_Texte fourni_
═══

Top science-fiction n°8 : Robocop

Florent Kretz | 9 décembre 2009
Florent Kretz | 9 décembre 2009

Pour lancer le compte à rebours avant l'évènement Avatar qui sortira sur nos écrans le 16 décembre prochain, la rédaction d'Ecran Large a remis le bleu de chauffe et a recommencé à se plonger dans une classement impossible.

Après vous avoir proposé notre classement des 31 meilleurs films d'horreur dans l'histoire du cinéma, nous avons opté pour l'univers de la science-fiction et ainsi d'élire ce qui sont pour nous les 31 meilleurs films du genre. La règle de ne pas avoir plus d'un film par cinéaste ne s'applique pas ici (c'était au dessus de nos forces pour certains réalisateurs).

La seule règle que l'on a décidé d'appliquer (et qui sera critiquable comme beaucoup de règles) : un film qui était déjà dans notre classement de l'horreur ne pouvait pas réapparaître dans ce nouveau classement.  14 membres de la rédaction ont donc été invités à envoyer leur liste de leurs 70 films préférés.

A partir de ces listes, on n'a gardé que les films cités plusieurs fois par chacun d'entre nous. On a alors resoumis la liste finale à un vote pour obtenir le classement final que nous allons vous faire découvrir quotidiennement jusqu'au 16 décembre 2009 qui révèlera le numéro 1 de la rédaction.

Un éclairage par jour durant 31 jours sur des incontournables du cinéma de science-fiction.  Et en guest star pour commenter nos choix, on retrouve Vincenzo Natali, le réalisateur de Cube, Cypher, Nothing et du très attendu Splice, étant un parfait ambassadeur du futur de la science-fiction au cinéma.

 

 

8 - Robocop (1987) de Paul Verhoeven

 

Vincenzo Natali : J'ai vu Robocop pour la première fois lors d'une avant-première. Il y avait même un type dans un costume de Robocop devant le cinéma. Personne ne savait rien sur le film. Dès que ED-209 explose le yuppy au début du film, le public est devenu hystérique. C'est le film qui a magnifié l'ère Reagan tout en l'attaquant. Je dois aussi faire remarquer que Robocop est clairement inspiré par le comic book britannique Judge Dredd. On y retrouve le même mélange de satire et de L'Inspecteur Harry dans une métropole du futur. En fait c'est une bien meilleure adaptation de cette BD que l'horrible film avec Stallone.

═══

_Consignes_
[1] Relevez tous les films de Vincenzo Natali cités dans l'article sur Robocop.
[2] Rédigez la suite de l'article sur Robocop à partir de sa dernière phrase.
Les entrées qui suivent n'ont aucun rôle à jouer ici.

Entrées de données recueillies
═══

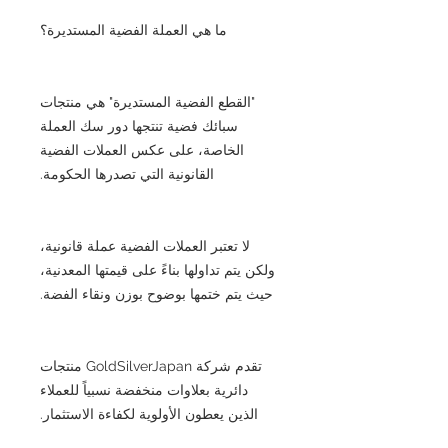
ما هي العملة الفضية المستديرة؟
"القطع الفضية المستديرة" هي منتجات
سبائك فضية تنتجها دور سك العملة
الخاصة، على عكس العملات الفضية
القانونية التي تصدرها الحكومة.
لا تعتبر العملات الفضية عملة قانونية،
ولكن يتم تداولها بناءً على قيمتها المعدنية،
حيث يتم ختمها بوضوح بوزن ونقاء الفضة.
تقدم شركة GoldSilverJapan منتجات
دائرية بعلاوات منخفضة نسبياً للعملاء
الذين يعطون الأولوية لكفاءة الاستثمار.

═══

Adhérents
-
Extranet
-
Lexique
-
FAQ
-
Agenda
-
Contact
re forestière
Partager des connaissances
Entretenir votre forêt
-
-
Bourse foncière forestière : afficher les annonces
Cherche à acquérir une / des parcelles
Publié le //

═══

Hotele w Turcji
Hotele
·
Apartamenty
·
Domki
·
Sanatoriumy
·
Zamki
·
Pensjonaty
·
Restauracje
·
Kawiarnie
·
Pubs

═══

_Réponses par consigne_
[1] Cube, Cypher, Nothing, Splice

[2]
Luc Besson : "C'est un classement de journalistes !... Je vous remercie de ne pas avoir mis le 5e élément... Heureusement que c'est pas le même pour les spectateurs !"

Jean-Noël Nicolau :

L'intelligence et le fun absolus dans un même film. L'un des sommets cinématographiques des années 80.

Ilan Ferry :

Christique,organique, violent, mordant, Robocop regroupe toutes les obsessions de Verhoeven dans un maelstrom mélant habilement polar et SF.

Patrick Antona :

Le vrai premier film dans l'esprit "comic book", alliant avec sens le "vigilant flick" avec une vision critique et violente de notre monde dominé par les trusts, et qui aurait mérité une plus grande postérité.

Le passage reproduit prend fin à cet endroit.